Lens and sensor metadata:
[Start of Attachment]
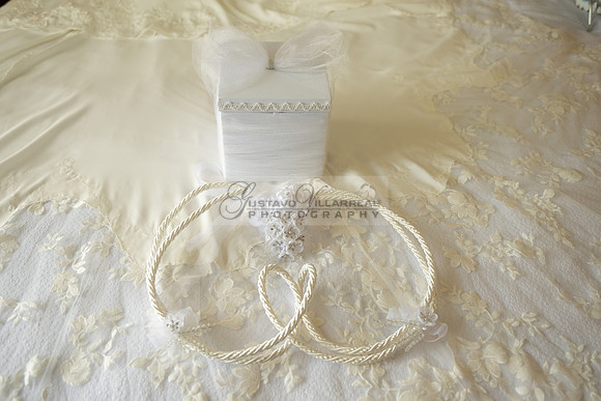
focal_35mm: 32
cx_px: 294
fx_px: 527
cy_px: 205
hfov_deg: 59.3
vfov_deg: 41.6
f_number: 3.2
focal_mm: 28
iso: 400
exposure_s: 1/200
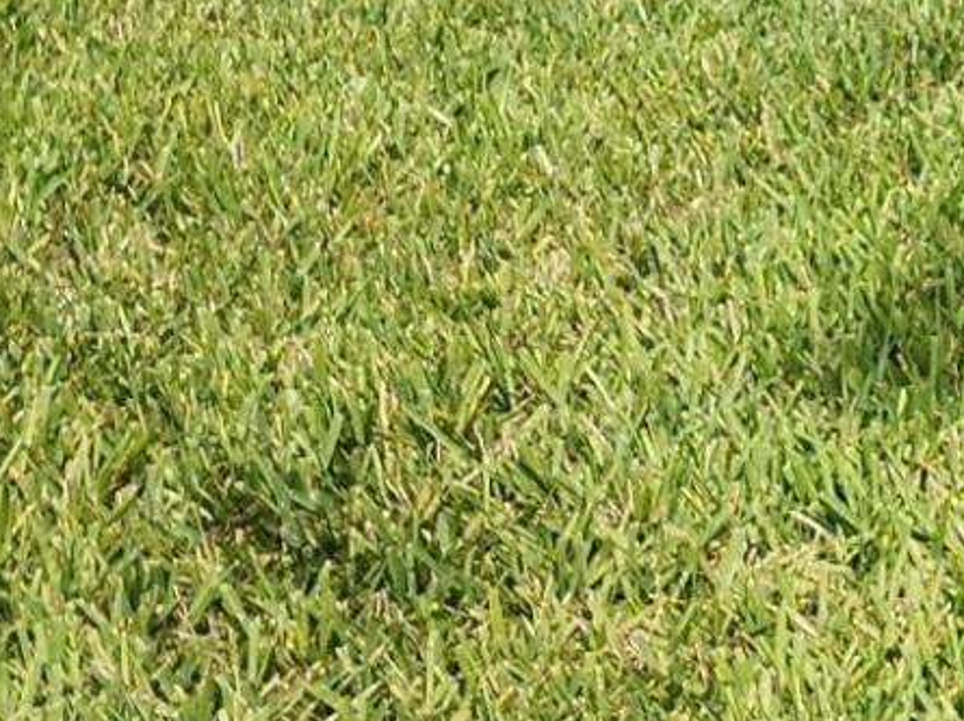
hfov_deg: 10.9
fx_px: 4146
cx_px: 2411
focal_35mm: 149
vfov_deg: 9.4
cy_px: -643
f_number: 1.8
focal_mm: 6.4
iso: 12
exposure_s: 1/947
[End of Attachment]
[Start of Attachment]
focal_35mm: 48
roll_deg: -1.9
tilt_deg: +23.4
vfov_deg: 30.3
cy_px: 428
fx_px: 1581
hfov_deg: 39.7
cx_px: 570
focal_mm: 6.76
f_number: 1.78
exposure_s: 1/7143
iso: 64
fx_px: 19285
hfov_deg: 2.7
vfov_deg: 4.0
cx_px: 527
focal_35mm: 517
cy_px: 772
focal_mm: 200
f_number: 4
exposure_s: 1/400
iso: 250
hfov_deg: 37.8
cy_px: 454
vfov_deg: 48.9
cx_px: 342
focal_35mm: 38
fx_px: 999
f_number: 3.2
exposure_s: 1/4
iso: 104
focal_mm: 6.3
[End of Attachment]
_Job:_
Would you transcribe the lines above exactly, going from the line bearing "exposure_s: 1/200" through the line bearing "exposure_s: 1/947", and drop the pictures from the copy?

_Written response:_
exposure_s: 1/200
hfov_deg: 10.9
fx_px: 4146
cx_px: 2411
focal_35mm: 149
vfov_deg: 9.4
cy_px: -643
f_number: 1.8
focal_mm: 6.4
iso: 12
exposure_s: 1/947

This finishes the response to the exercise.